English singer Jamelia covered "Stop!" after the makers of the 2004 film Bridget Jones: The Edge of Reason approached her to record it to illustrate an integral part of the film. Jamelia instantly accepted the offer and explained how much she was a fan of the character and of the first film. The exclamation mark at the end of the title was dropped for the Jamelia release.

"Stop" was released as a double A-side with the song "DJ" on 1 November 2004. The single peaked at number nine on the UK Singles Chart and became Jamelia's fourth consecutive top-10 entry, spending 12 weeks on the chart. It also became her fourth consecutive top-40 single in Australia, peaking at number 37.
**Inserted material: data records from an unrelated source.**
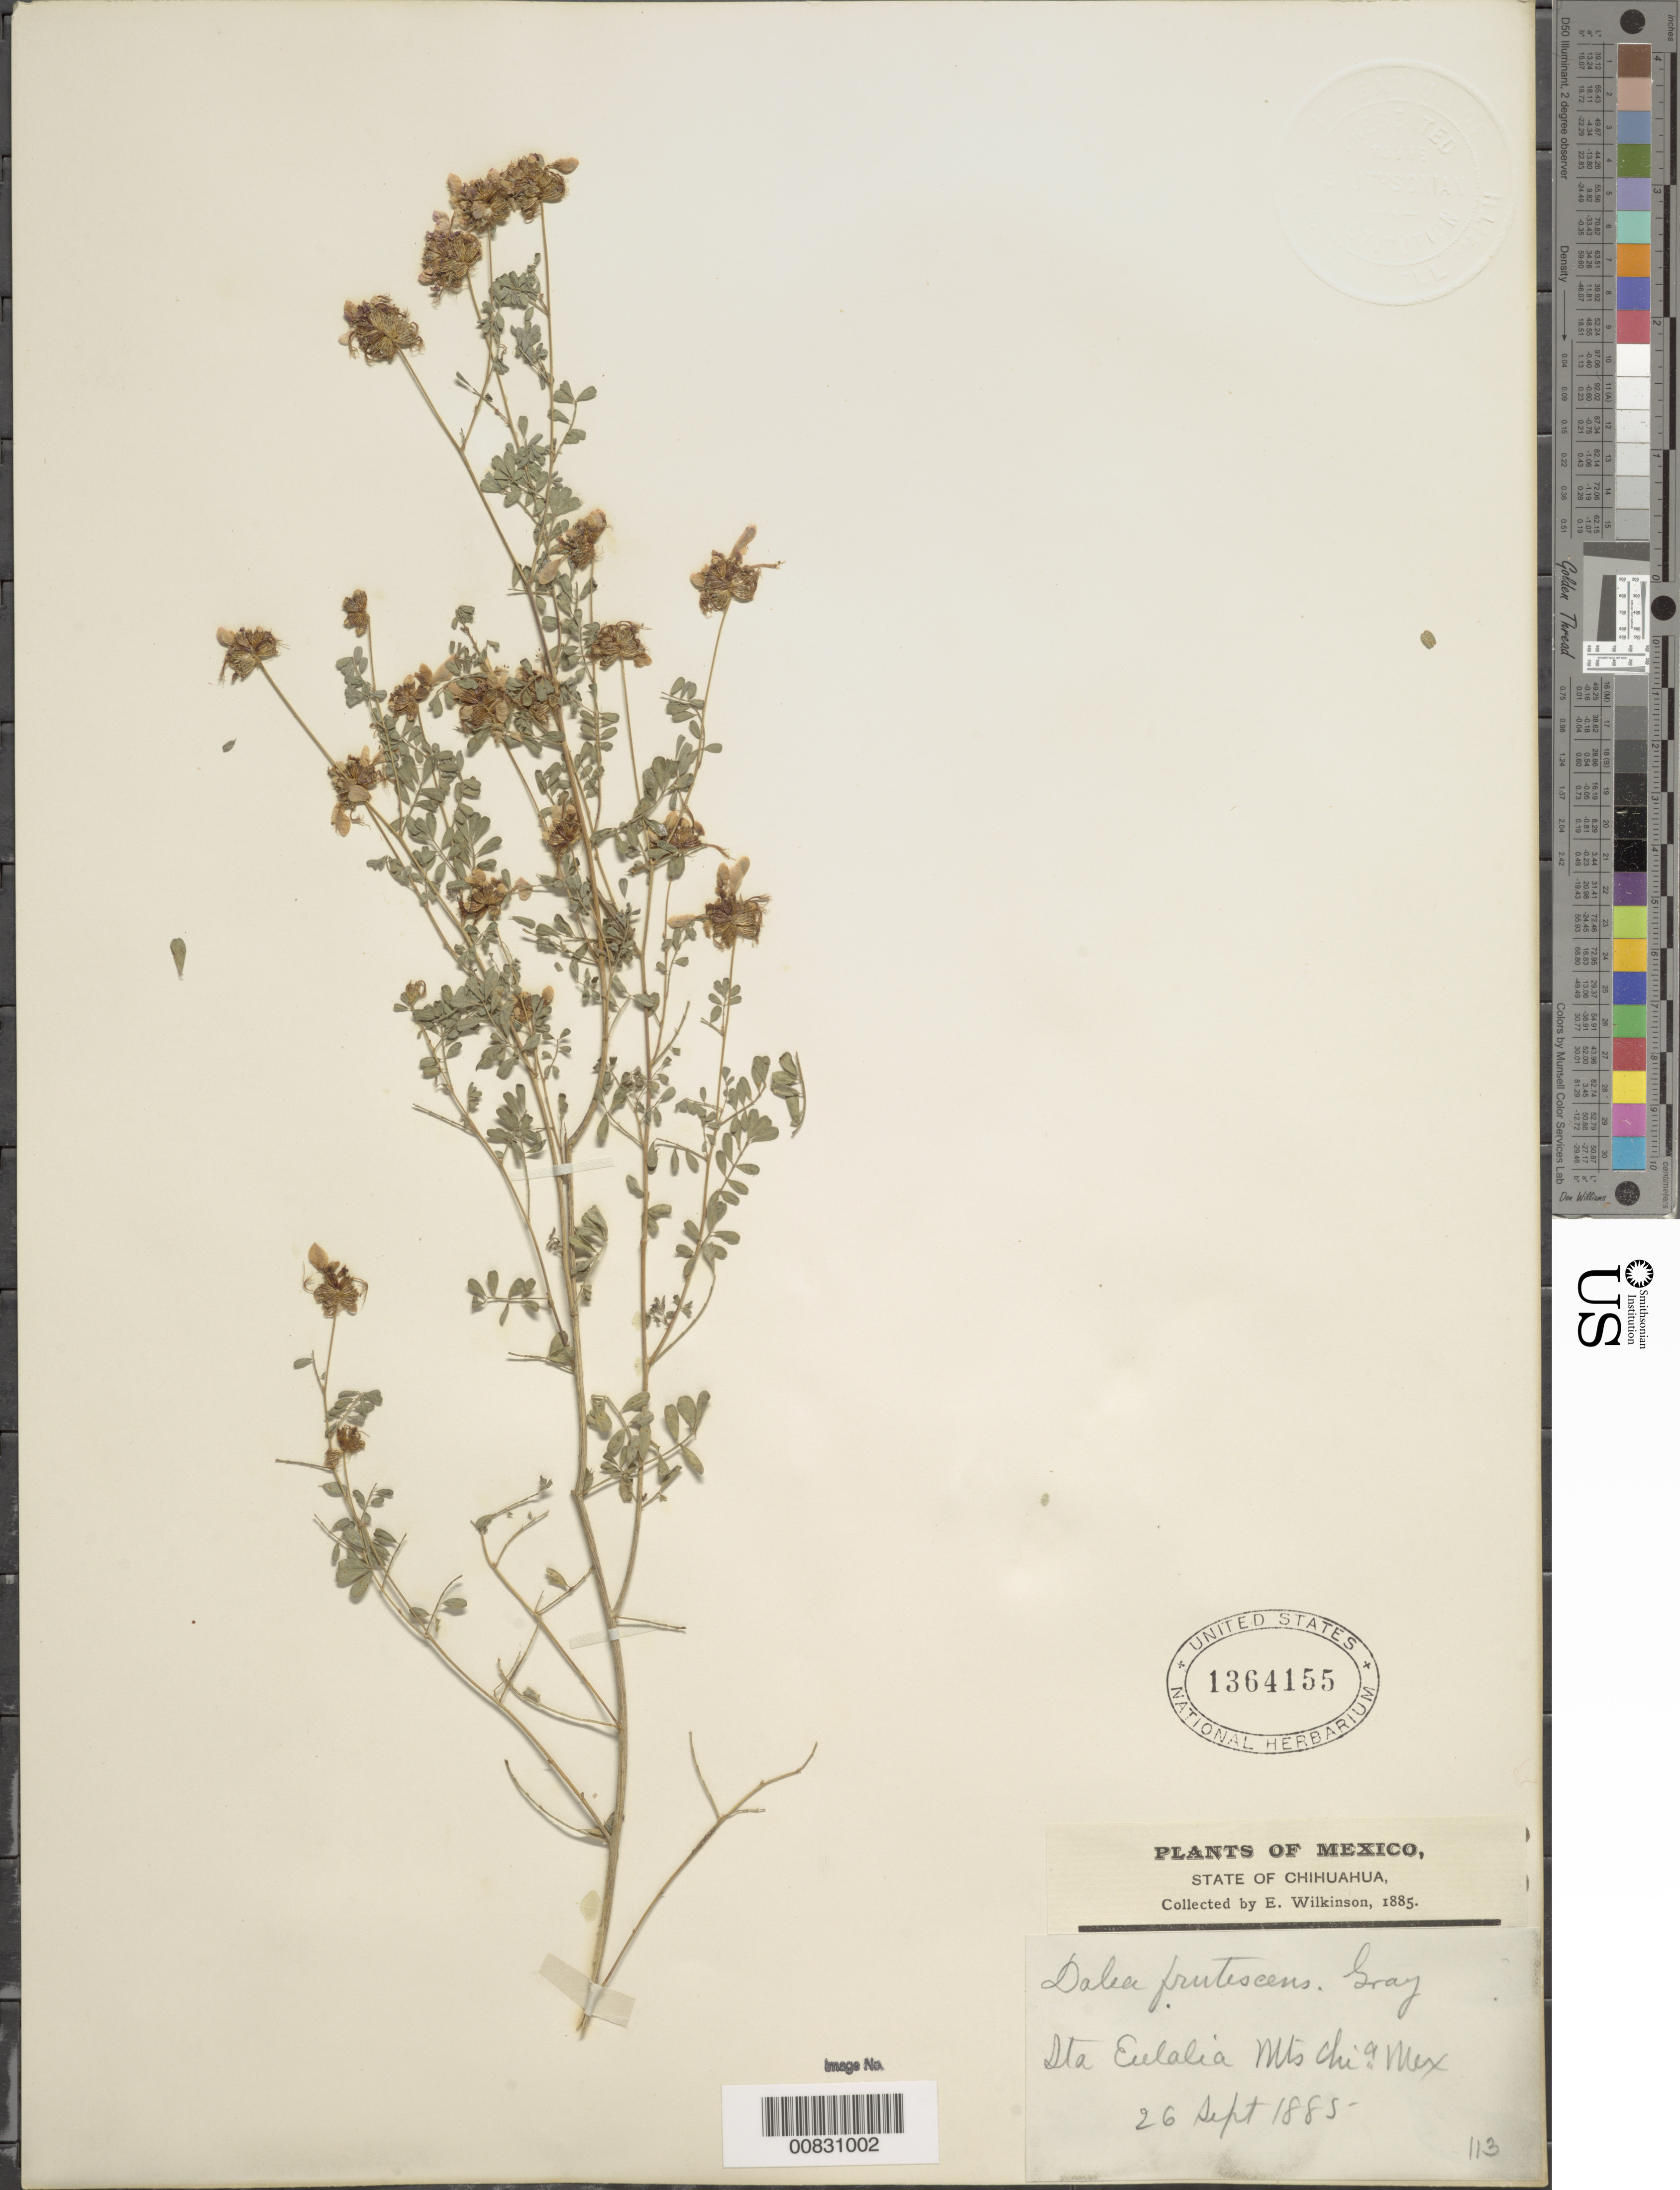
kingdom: Plantae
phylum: Tracheophyta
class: Magnoliopsida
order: Fabales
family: Fabaceae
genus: Dalea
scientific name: Dalea frutescens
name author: A. Gray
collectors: E. Wilkinson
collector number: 113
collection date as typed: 26 Sep 1885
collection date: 1885-09-26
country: Mexico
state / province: Chihuahua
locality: Santa Eulalia Mountains.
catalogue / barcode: US 1364155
The formats of "DJ" and "Stop" received a staggered release. On 1 November 2004, the two-track CD one was released along with the "DJ" CD release. Due to time constraints, the "Stop" music video (directed by Alex Hemming) could not be added in time to make the 1 November release date and so the CD two was released a week later on 8 November 2004. This was also the first DVD single release from Jamelia. The single release also contained a cover of Wham!'s "Last Christmas".

===Track listings===
- UK CD1 and European CD single
1. "DJ"
2. "Stop"

- UK CD2
3. "DJ"
4. "Stop"
5. "Last Christmas"
6. "Stop" (video)

- Australian CD single
7. "DJ"
8. "Stop"
9. "Last Christmas"

===Charts===
All entries charted as "DJ" / "Stop" unless otherwise noted.

====Weekly charts====

Weekly chart performance for "DJ" / "Stop"
| Chart (2004–2005) | Peak position |
|---|---|
| Australia (ARIA) | 37 |
| Belgium (Ultratop 50 Flanders) | 46 |
| Belgium (Ultratip Bubbling Under Wallonia) | 6 |
| Germany (GfK) "Stop" only | 56 |
| Greece (IFPI) | 22 |
| Hungary (Editors' Choice Top 40) "Stop" only | 38 |
| Ireland (IRMA) | 12 |
| Scotland Singles (Official Charts) | 10 |
| Switzerland (Schweizer Hitparade) | 36 |
| UK Singles (Official Charts) | 9 |
| UK Hip Hop/R&B (Official Charts) | 6 |

====Year-end charts====

Year-end chart performance for "DJ" / "Stop"
| Chart (2004) | Position |
|---|---|
| UK Singles (OCC) | 107 |

==Other versions==
- It was covered by Polish singer Edyta Górniak in 1989, at age 16, when she gave her first public appearance on a Polish television talent show of which she won.
- It was covered by blues rocker Joe Bonamassa in 2009, who recorded a seven-minute version of the song for inclusion on his album The Ballad of John Henry.
- It was covered by Norwegian singer Ane Brun in 2005, whom released a version (as a duet with Liv Widell) on her album Duets.
- It was covered by Icelandic singer Hafdís Huld, whom recorded an a cappella version which was used for a pan-European TV commercial for Mercedes-Benz in the summer of 2008. A fully instrumented version was released as a single in Iceland on 24 October 2008 with a full iTunes release on 24 November via Red Grape.
- It was covered by Vietnamese singer Mỹ Tâm on her album 10 Years Anniversary Liveshow 2011: Mỹ Tâm Melodies of time
- It was covered by Paul Dempsey, frontman of the Australian group Something for Kate, as a bonus track on the deluxe version of the band's 2012 album Leave Your Soul to Science.
- It was covered by Italian singer Andrea Faustini in week 7 of the live show on The X Factor 2014 after ending up in the bottom two with Stevi Ritchie.
- It was covered by Four of Diamonds in the six chair challenge on The X Factor 2016.
- It was covered by Nikita Dzhigurda in the voice of Whitney Houston on "Pikabu" 2019 specially for Makhmud.